- [Source text]
========

Being a stranger in a strange land, carrying a little bit of home in my pocket.

Do you ever feel like laying your head flat on the table and just bawling. Just close your eyes and lay the whole side of your face onto the table and cry. Not where people can see you. Not as an exhibition. Maybe, when you are alone in the kitchen cleaning up after the dinner that you spent hours preparing in between everything else.  Or when you are picking  the dinner from the gardens. Or out walking.  Usually we are tired when it happens. Last night it was when I was walking the dogs. I had a washing basket moment. I stood with my dogs watching the grass grow in this incredible dripping heat and just cried.  

I miss home. I miss being a kid or a daughter or someone’s sister.    I miss being the mother and the teacher. We  even miss when we were Not in charge and Not so bloody responsible. Not having to make the hard decisions and see them right through to the bitter end. The precarious progression of our days.

It is called being a grown up. But being a grown up in a land where no-one knows who you Were is hard.  All they see is a little woman in gumboots. I have no context.  No background.

It is hard to be a foreigner in a foreign land.  Many of you know this.  Many writers are in some kind of solitary. Many Webloggers. Maybe this is why we are drawn to each other. But when TonTon and I  stood and watched the grass grow I cried with a head shaking tired longing.  I just bawled until I was finished.

Then I started to sing. I know we know that is crazy. Who would sing to her grass. But no-one was around.  I think that secretly you might sing to your garden too. 

That is why you and I are friends. My voice was not the big soaring voice it used to be, a voice needs to be worked like a muscle, but as I sung, the dogs and I turned, and began to walk back to the kitchen.

I  think this is why I love the farm and the gardens. They all know me.  And a sheep has no need for background though they have heard all the stories. But the sheep and the dairy cow and the little hereford,  even my border collie, they remind me of home you see.

And this is why we love our cats and cows and bicycles. Our dogs and our plants. This is why we have our cameras and guitars, our paint brushes or pens. Our tools and boots.  Our ideals and oaths. Our stories.  Our little work.  Because we all need to hold on to who we WERE and practice that person when we are alone, or who we are NOW makes no sense. 

And we need to always carry a little bit of home with us in our secret pockets like a polishing stone. So when the washing basket moment hits we can reach into our secret pocket and grasp that stone from home. So we can find our forgotton voices and sing the songs from the sea.

Good morning. I wrote this last night before going to bed. Today is a new day and every new day we get another chance.  Thank goodness. So of course I feel better today. Strong and fit and ready to go. I look forward to taking you all home with me to New Zealand in December. Then I can show you a little of who I was. Who I am.

I still do not have a car, did I tell you?  My little cooking oil car is still at the garage far away. I am driving the rusty white truck but not too far as it is pretty rattly and wholly unreliable.

Have a lovely day.

celi

On this day a year ago..  A bridge. Images of the underbelly of a bridge.

Even more exciting -there is a story:  Part One of a very funny story from the beach. Part two is tomorrow but if you have time you could read it today as well.  In fact I am going to read these again when I come in from the farm work. This story will cheer me up and remind me of where I came from.

========

- [Problems]
1: In the post, which animals does the writer name as reminders of home? List them.
2: Please extract from the post the passage starting with "It is hard to" and going on through "your garden too.".

========

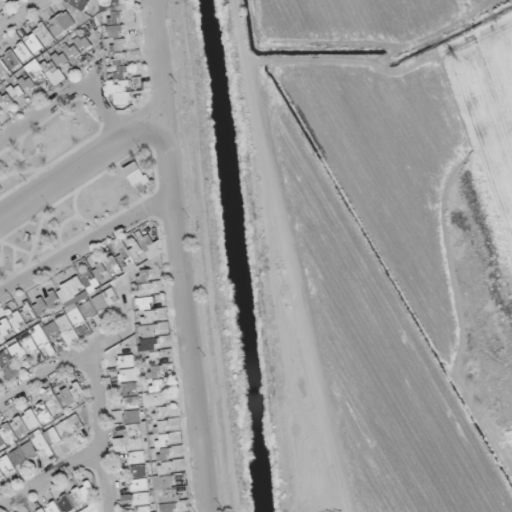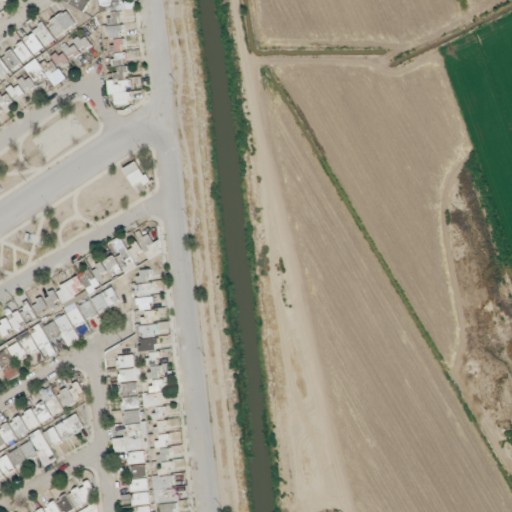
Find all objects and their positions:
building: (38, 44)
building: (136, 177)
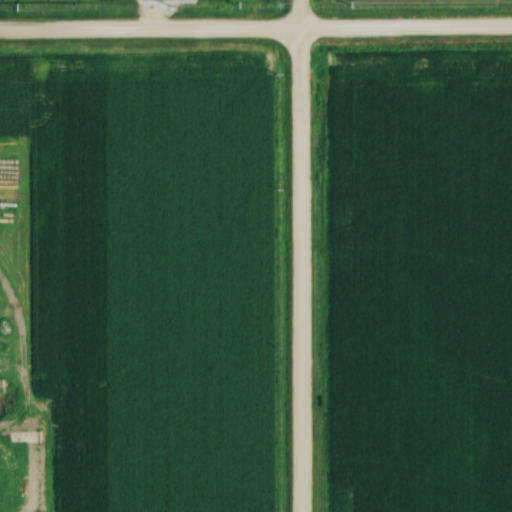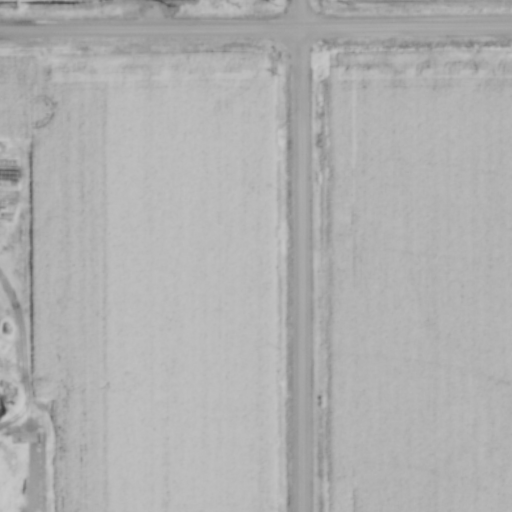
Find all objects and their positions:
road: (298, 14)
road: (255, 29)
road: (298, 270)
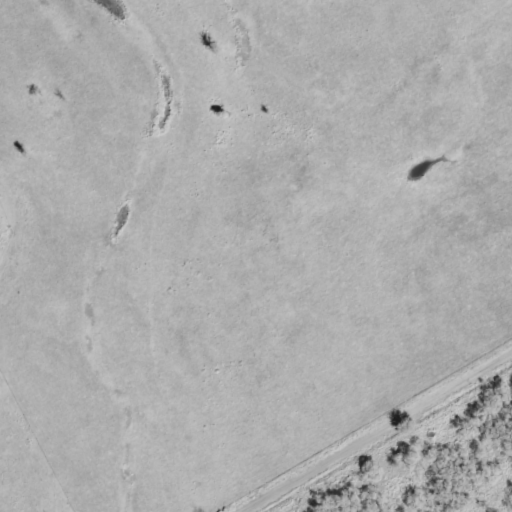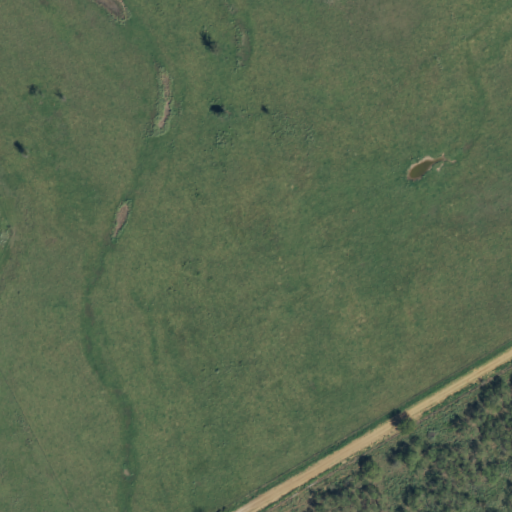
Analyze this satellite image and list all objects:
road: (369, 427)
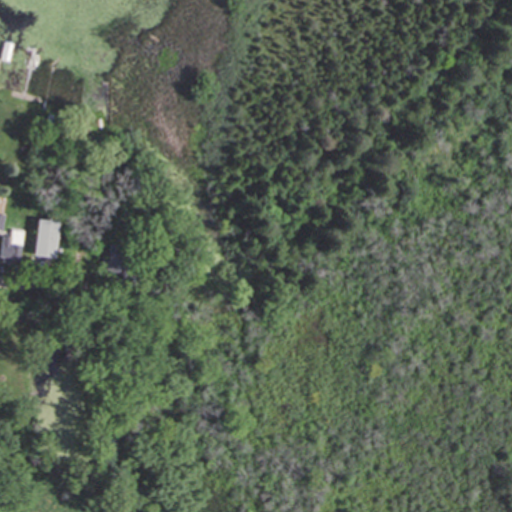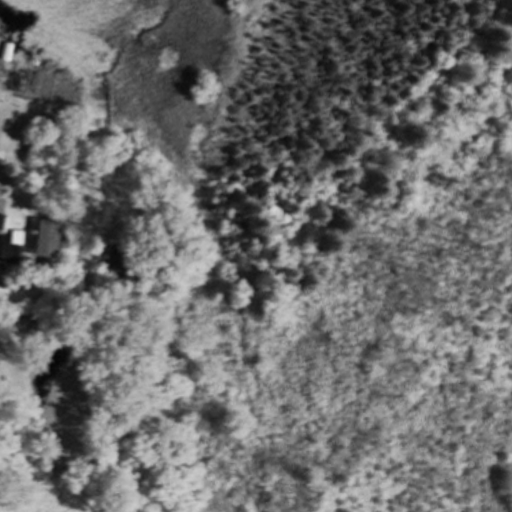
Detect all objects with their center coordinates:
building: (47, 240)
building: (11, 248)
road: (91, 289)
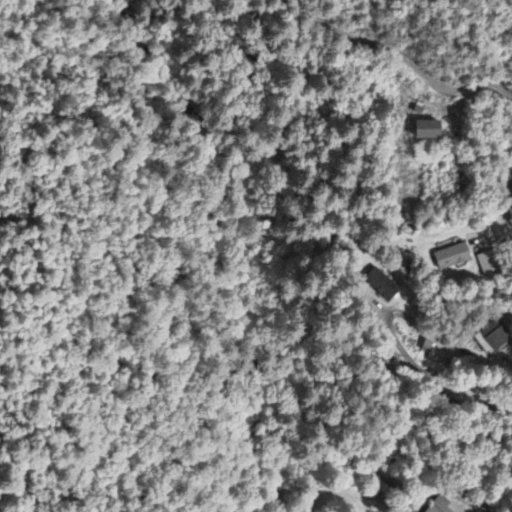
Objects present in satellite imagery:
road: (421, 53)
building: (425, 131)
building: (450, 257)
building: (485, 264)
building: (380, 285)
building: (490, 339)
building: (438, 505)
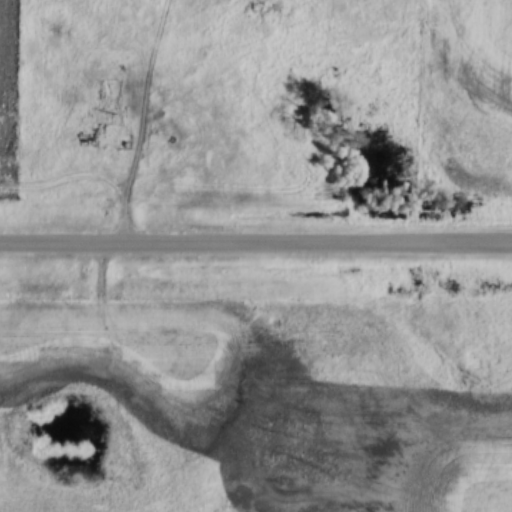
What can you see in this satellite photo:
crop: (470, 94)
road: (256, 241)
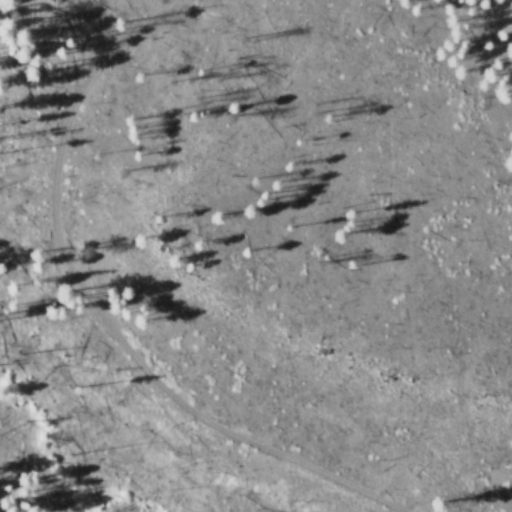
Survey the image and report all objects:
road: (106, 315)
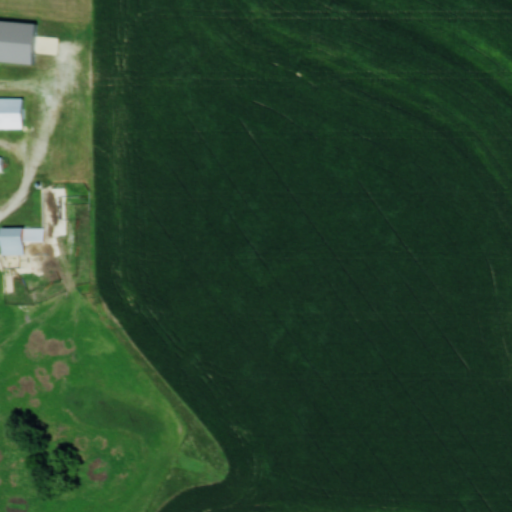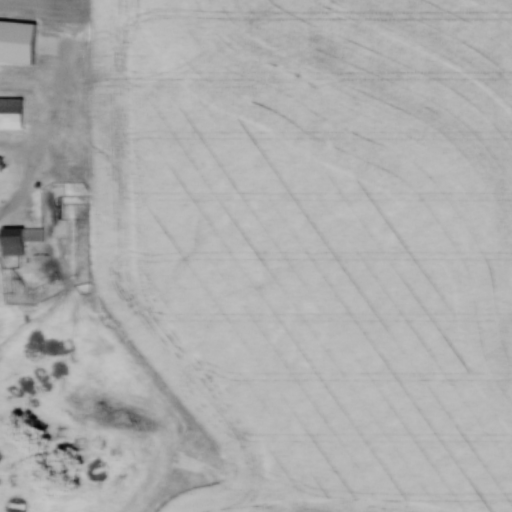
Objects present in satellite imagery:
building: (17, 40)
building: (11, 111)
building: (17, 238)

========

- [Outputs for the tasks]
1:
sheep
dairy cow
little hereford
border collie

2:
It is hard to be a foreigner in a foreign land.  Many of you know this.  Many writers are in some kind of solitary. Many Webloggers. Maybe this is why we are drawn to each other. But when TonTon and I  stood and watched the grass grow I cried with a head shaking tired longing.  I just bawled until I was finished.

Then I started to sing. I know we know that is crazy. Who would sing to her grass. But no-one was around.  I think that secretly you might sing to your garden too.